We pulled the UPS out from its dim corner and examined it. That was when I realized what had happened. This particular APC UPS has a “master” outlet (the top left outlet in the photo below) and several “controlled” outlets (in the bottom left). When the device plugged into the master outlet goes into sleep or standby mode, or is switched off, the UPS cuts power to the controlled outlets to save energy. However, this mode isn’t enabled on this UPS by default—there’s a physical Master Enable button you press to turn it on. But the Eero Pro, being the most important of the networking devices, was plugged into the master outlet. Why didn’t that keep the controlled outlets powered up? And what changed during the outage such that the controlled outlets became disabled?
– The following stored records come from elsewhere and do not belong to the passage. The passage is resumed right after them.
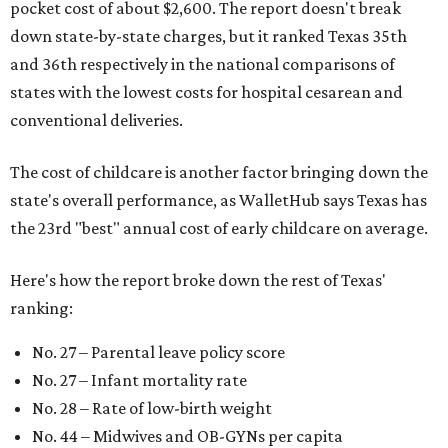
pocket cost of about $2,600. The report doesn't break
down state-by-state charges, but it ranked Texas 35th
and 36th respectively in the national comparisons of
states with the lowest costs for hospital cesarean and
conventional deliveries.
The cost of childcare is another factor bringing down the
state's overall performance, as WalletHub says Texas has
the 23rd "best" annual cost of early childcare on average.
Here's how the report broke down the rest of Texas'
ranking:
No. 27 – Parental leave policy score
No. 27 – Infant mortality rate
No. 28 – Rate of low-birth weight
No. 44 – Midwives and OB-GYNs per capita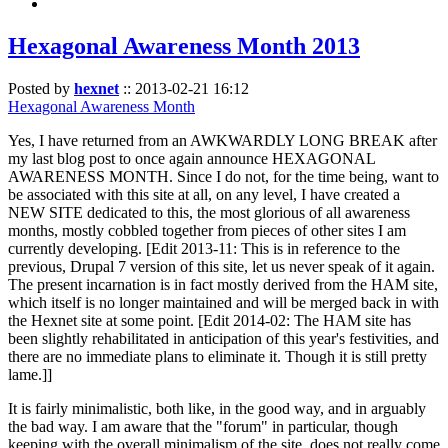
Hexagonal Awareness Month 2013
Posted by
hexnet
::
2013-02-21 16:12
Hexagonal Awareness Month
Yes, I have returned from an AWKWARDLY LONG BREAK after
my last blog post to once again announce HEXAGONAL
AWARENESS MONTH. Since I do not, for the time being, want to
be associated with this site at all, on any level, I have created a
NEW SITE dedicated to this, the most glorious of all awareness
months, mostly cobbled together from pieces of other sites I am
currently developing. [Edit 2013-11: This is in reference to the
previous, Drupal 7 version of this site, let us never speak of it again.
The present incarnation is in fact mostly derived from the HAM site,
which itself is no longer maintained and will be merged back in with
the Hexnet site at some point. [Edit 2014-02: The HAM site has
been slightly rehabilitated in anticipation of this year's festivities, and
there are no immediate plans to eliminate it. Though it is still pretty
lame.]]
It is fairly minimalistic, both like, in the good way, and in arguably
the bad way. I am aware that the "forum" in particular, though
keeping with the overall minimalism of the site, does not really come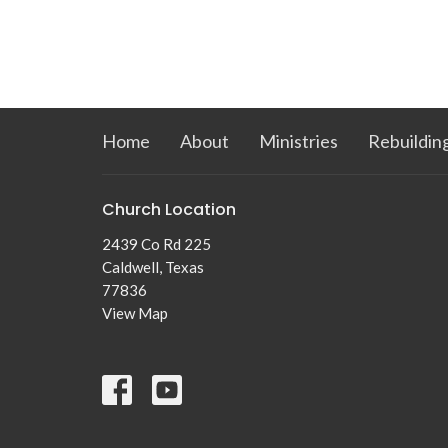
Home
About
Ministries
Rebuildin
Church Location
2439 Co Rd 225
Caldwell, Texas
77836
View Map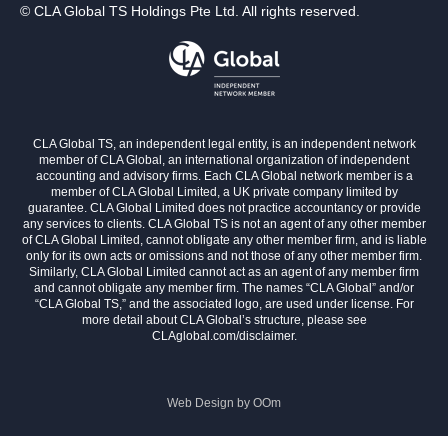
© CLA Global TS Holdings Pte Ltd. All rights reserved.
CLA Global TS, an independent legal entity, is an independent network
member of CLA Global, an international organization of independent
accounting and advisory firms. Each CLA Global network member is a
member of CLA Global Limited, a UK private company limited by
guarantee. CLA Global Limited does not practice accountancy or provide
any services to clients. CLA Global TS is not an agent of any other member
of CLA Global Limited, cannot obligate any other member firm, and is liable
only for its own acts or omissions and not those of any other member firm.
Similarly, CLA Global Limited cannot act as an agent of any member firm
and cannot obligate any member firm. The names “CLA Global” and/or
“CLA Global TS,” and the associated logo, are used under license. For
more detail about CLA Global’s structure, please see
CLAglobal.com/disclaimer.
Web Design by
OOm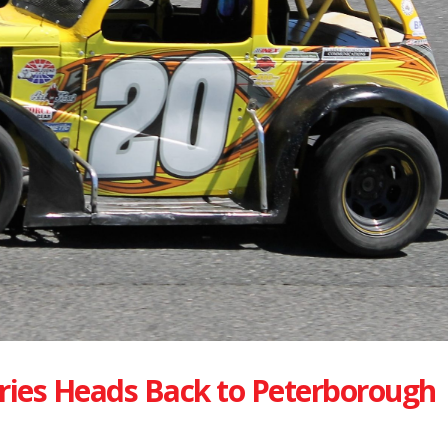
ries Heads Back to Peterborough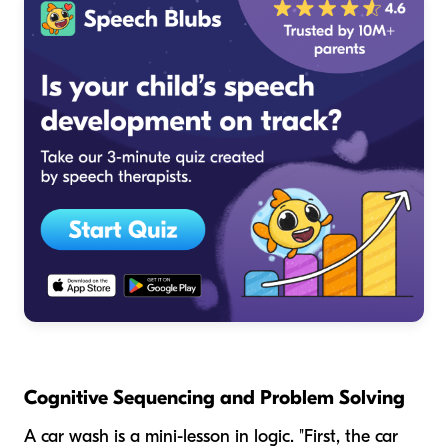
Cognitive Sequencing and Problem Solving
A car wash is a mini-lesson in logic. "First, the car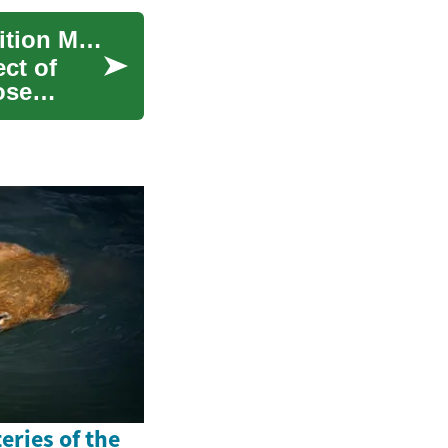
Diabetic Foods: A Comprehensive Guide to Nutrition Management
ct of
ose
eries of the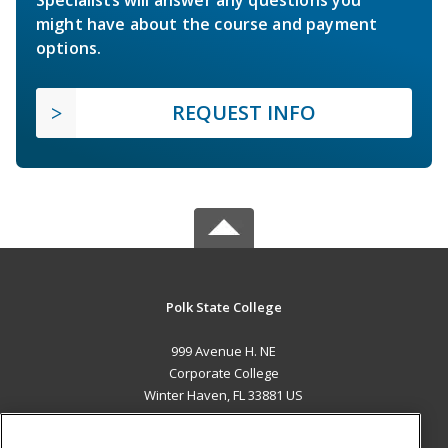
Specialists will answer any questions you
might have about the course and payment
options.
REQUEST INFO
Polk State College
999 Avenue H. NE
Corporate College
Winter Haven, FL 33881 US
MAIN CONTENT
Each time the power went off, I turned the APC UPS off to silence its annoying alert beep. Because it’s in a dark corner and I couldn’t turn on a light, I had to feel around for the power button somewhat blindly. (This button is illuminated, but it’s common for a power switch to turn on a separate status light.) During one of the first two outages, I must have inadvertently pressed the Master Enable button before finding the actual power button. The Eero Pro consumes only about 5 watts of power, presumably below the threshold that the APC UPS needs to power the controlled outlets. It makes sense; if I had a Mac plugged into the master outlet and it dropped to 5 watts, there would be no need to power peripherals necessary only when the Mac is in use.

Once I took the APC UPS out of master/controlled mode, the Ethernet switch and temperature monitoring hub instantly powered up and started working, and the SMA inverters immediately connected to their portal. Problem solved!
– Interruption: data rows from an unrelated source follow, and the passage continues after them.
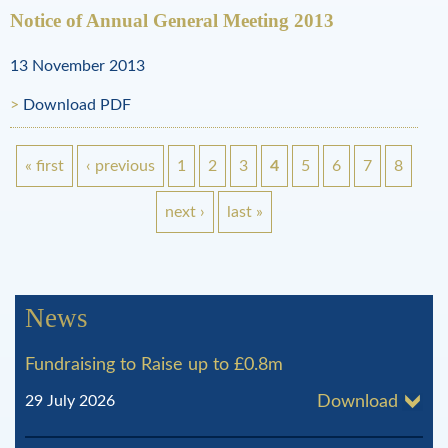
Notice of Annual General Meeting 2013
13 November 2013
Download PDF
« first
‹ previous
1
2
3
4
5
6
7
8
P
next ›
last »
a
g
News
e
Fundraising to Raise up to £0.8m
s
29 July 2026
Download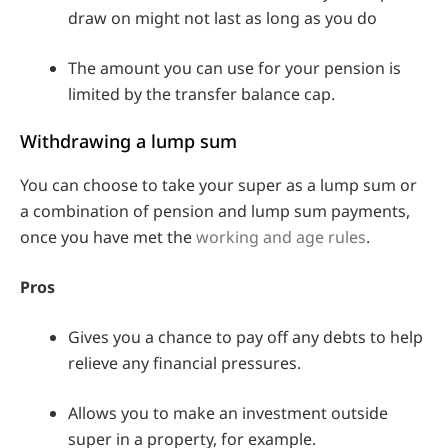
draw on might not last as long as you do
The amount you can use for your pension is
limited by the transfer balance cap.
Withdrawing a lump sum
You can choose to take your super as a lump sum or
a combination of pension and lump sum payments,
once you have met the
working and age rules
.
Pros
Gives you a chance to pay off any debts to help
relieve any financial pressures.
Allows you to make an investment outside
super in a property, for example.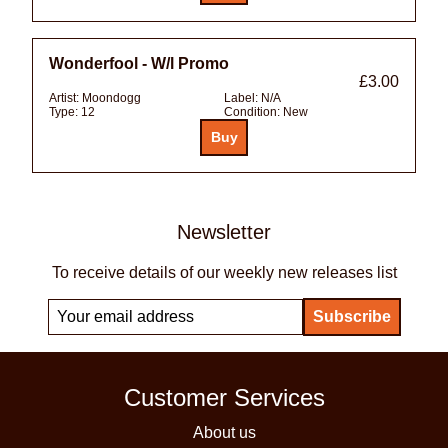
Wonderfool - W/l Promo
£3.00
Artist:
Moondogg
Label:
N/A
Type:
12
Condition:
New
Newsletter
To receive details of our weekly new releases list
Customer Services
About us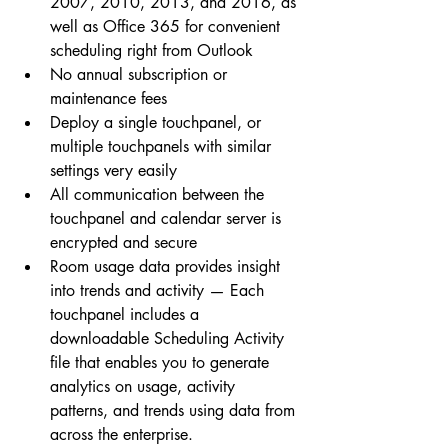
2007, 2010, 2013, and 2016, as 
well as Office 365 for convenient 
scheduling right from Outlook  
No annual subscription or 
maintenance fees  
Deploy a single touchpanel, or 
multiple touchpanels with similar 
settings very easily  
All communication between the 
touchpanel and calendar server is 
encrypted and secure  
Room usage data provides insight 
into trends and activity — Each 
touchpanel includes a 
downloadable Scheduling Activity 
file that enables you to generate 
analytics on usage, activity 
patterns, and trends using data from 
across the enterprise. 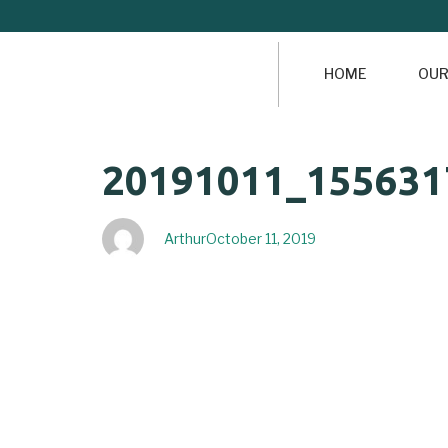
HOME
OUR
Author
Published
PUBLISHED
20191011_155631
on:
IN:
Arthur
October 11, 2019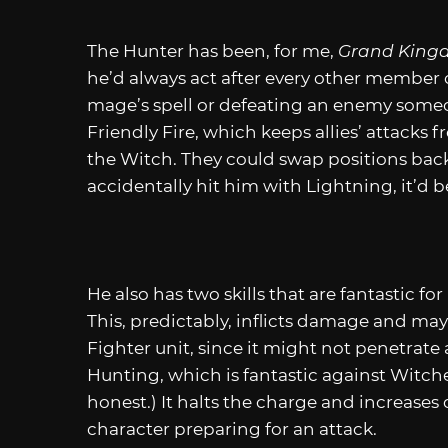
The Hunter has been, for me,
Grand King
he’d always act after every other member o
mage’s spell or defeating an enemy someone
Friendly Fire, which keeps allies’ attacks
the Witch. They could swap positions back 
accidentally hit him with Lightning, it’d be
He also has two skills that are fantastic fo
This, predictably, inflicts damage and ma
Fighter unit, since it might not penetrate 
Hunting, which is fantastic against Witche
honest.) It halts the charge and increase
character preparing for an attack.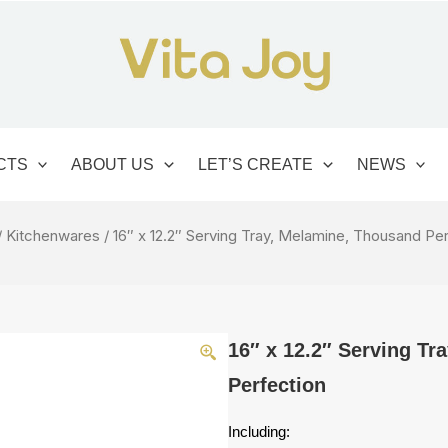
CTS
ABOUT US
LET’S CREATE
NEWS
/
Kitchenwares
/ 16″ x 12.2″ Serving Tray, Melamine, Thousand Pe
16″ x 12.2″ Serving Tr
Perfection
Including: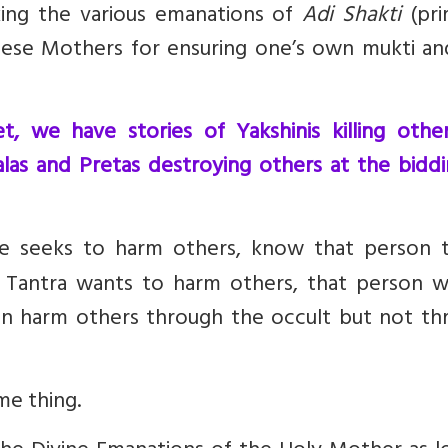
king the various emanations of
Adi Shakti
(pri
hese Mothers for ensuring one’s own mukti an
, we have stories of Yakshinis killing other
alas and Pretas destroying others at the bidd
ne seeks to harm others, know that person 
Tantra wants to harm others, that person wi
 harm others through the occult but not th
me thing
.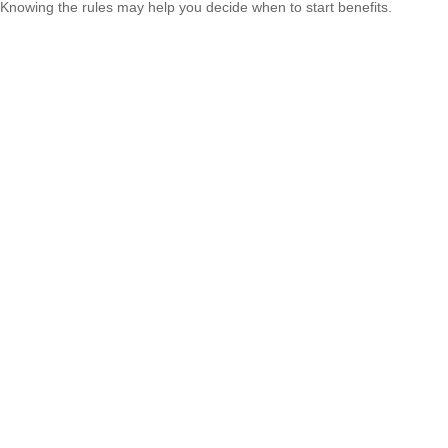
Knowing the rules may help you decide when to start benefits.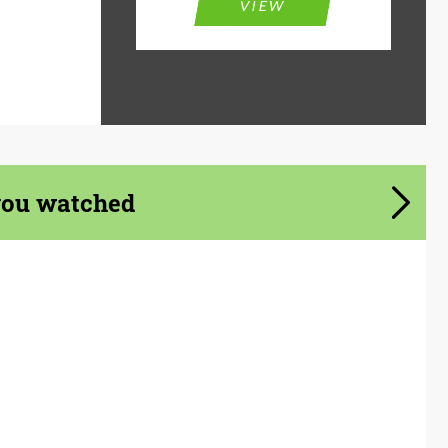
VIEW
you watched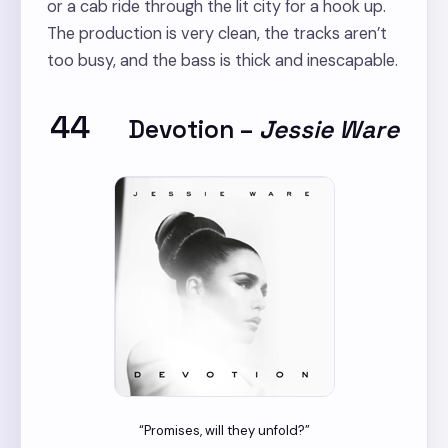
or a cab ride through the lit city for a hook up.
The production is very clean, the tracks aren’t
too busy, and the bass is thick and inescapable.
44
Devotion
–
Jessie Ware
“Promises, will they unfold?”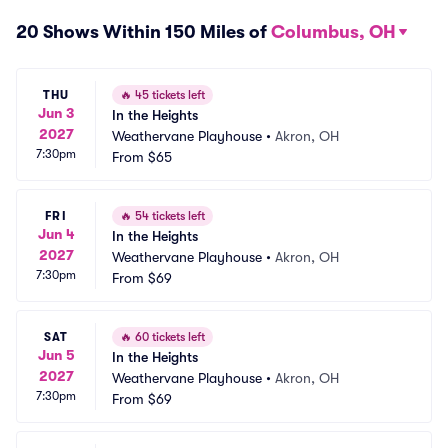
20 Shows Within 150 Miles of
Columbus, OH
THU
🔥
45 tickets left
Jun 3
In the Heights
2027
Weathervane Playhouse
•
Akron, OH
7:30pm
From
$65
FRI
🔥
54 tickets left
Jun 4
In the Heights
2027
Weathervane Playhouse
•
Akron, OH
7:30pm
From
$69
SAT
🔥
60 tickets left
Jun 5
In the Heights
2027
Weathervane Playhouse
•
Akron, OH
7:30pm
From
$69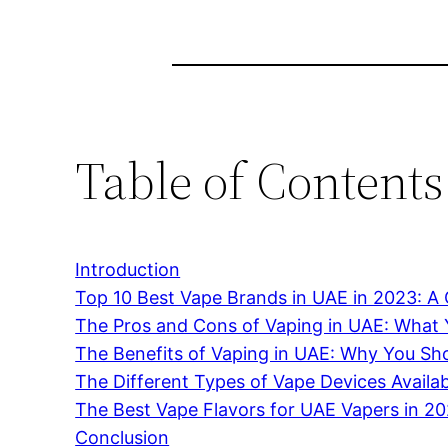
Table of Contents
Introduction
Top 10 Best Vape Brands in UAE in 2023: 
The Pros and Cons of Vaping in UAE: What
The Benefits of Vaping in UAE: Why You Sho
The Different Types of Vape Devices Availa
The Best Vape Flavors for UAE Vapers in 2
Conclusion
Why didn’t I figure this out on my own sooner? In my defense, my Wi-Fi network was functional, and because my iMac uses both Ethernet and Wi-Fi, I didn’t notice that the powered-down Ethernet switch was preventing Ethernet from working in my office. In retrospect, Tonya and I did notice some slight network issues that were probably related to the extension Eero in my office being forced to use wireless for backhaul instead of Ethernet.
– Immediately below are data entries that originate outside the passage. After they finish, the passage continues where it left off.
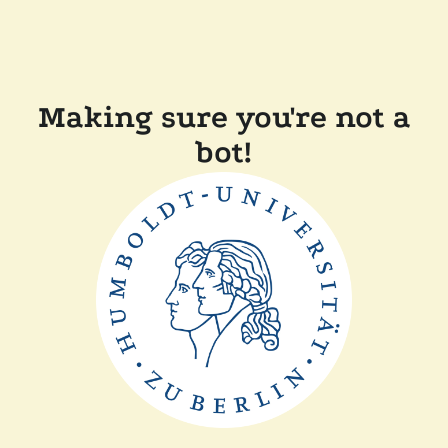
Making sure you're not a
bot!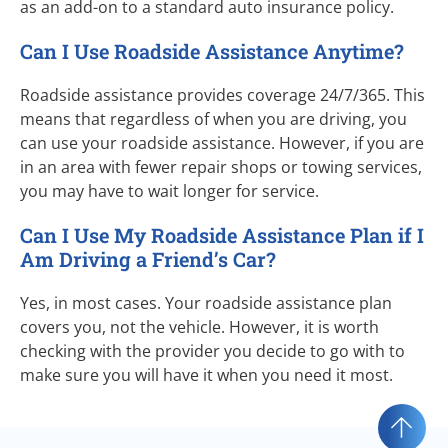
as an
add-on
to a standard auto insurance policy.
Can I Use Roadside Assistance Anytime?
Roadside assistance provides coverage 24/7/365. This
means that regardless of when you are driving, you
can use your roadside assistance. However, if you are
in an area with fewer repair shops or towing services,
you may have to wait longer for service.
Can I Use My Roadside Assistance Plan if I
Am Driving a Friend’s Car?
Yes, in most cases. Your roadside assistance plan
covers you, not the vehicle. However, it is worth
checking with the provider you decide to go with to
make sure you will have it when you need it most.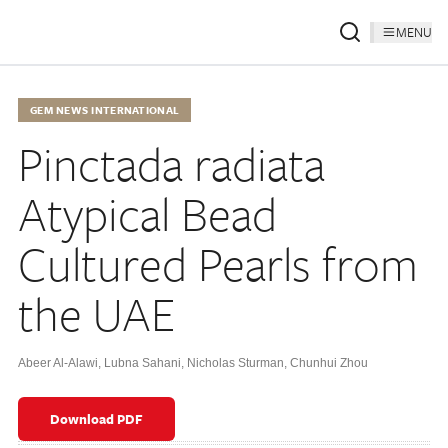
MENU
GEM NEWS INTERNATIONAL
Pinctada radiata
Atypical Bead
Cultured Pearls from
the UAE
Abeer Al-Alawi
,
Lubna Sahani
,
Nicholas Sturman
,
Chunhui Zhou
Download PDF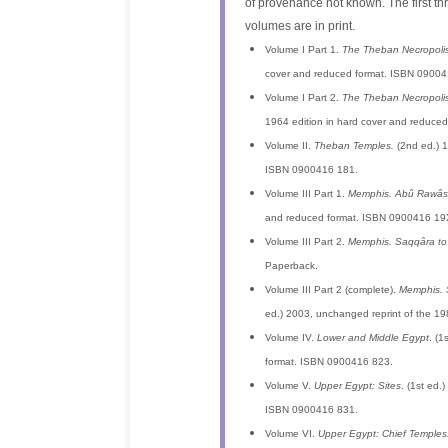
of provenance not known. The first th
volumes are in print.
Volume I Part 1.
The Theban Necropolis
cover and reduced format. ISBN 09004
Volume I Part 2.
The Theban Necropolis
1964 edition in hard cover and reduce
Volume II.
Theban Temples.
(2nd ed.) 1
ISBN 0900416 181.
Volume III Part 1.
Memphis. Abû Rawâsh
and reduced format. ISBN 0900416 19
Volume III Part 2.
Memphis. Saqqâra to
Paperback.
Volume III Part 2 (complete).
Memphis. 
ed.) 2003, unchanged reprint of the 19
Volume IV.
Lower and Middle Egypt
. (1
format. ISBN 0900416 823.
Volume V.
Upper Egypt: Sites
. (1st ed.
ISBN 0900416 831.
Volume VI.
Upper Egypt: Chief Temples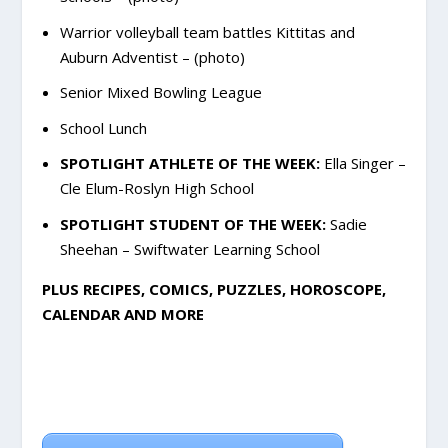
Warrior volleyball team battles Kittitas and
Auburn Adventist – (photo)
Senior Mixed Bowling League
School Lunch
SPOTLIGHT ATHLETE OF THE WEEK:
Ella Singer –
Cle Elum-Roslyn High School
SPOTLIGHT STUDENT OF THE WEEK:
Sadie
Sheehan – Swiftwater Learning School
PLUS RECIPES, COMICS, PUZZLES, HOROSCOPE,
CALENDAR AND MORE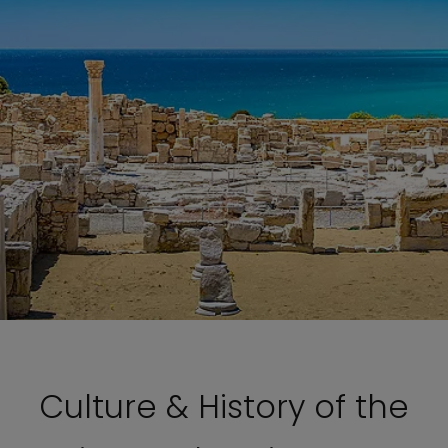
Culture & History of the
Plus, two of the four networking devices in the collection were working, so some LEDs were on back there. I had even unplugged and replugged the Ethernet cable from the inverters, so I had looked at the Ethernet switch without realizing it was powered down. I often go months without a notification from the temperature monitoring system, so it wasn’t surprising not to have heard from those sensors during all this. And I very seldom need to control the Honeywell thermostat from my iPhone, so I didn’t notice it was offline (since it was plugged into the disabled Ethernet switch, even though it had power).

In other words, my troubleshooting was sloppy. Because I had solved the inverter connectivity problem in one way previously, I didn’t look beyond that solution to follow the connectivity path upstream. Once the Halco tech made me do that, the problem quickly became apparent.

And that, dear readers, is the moral of the story. If your first attempt at solving a technical problem fails, break the problem into parts and verify that each of those parts is functional on its own. Every problem will be different, but by starting at one end and eliminating every possible variable, you should be able to discern the cause.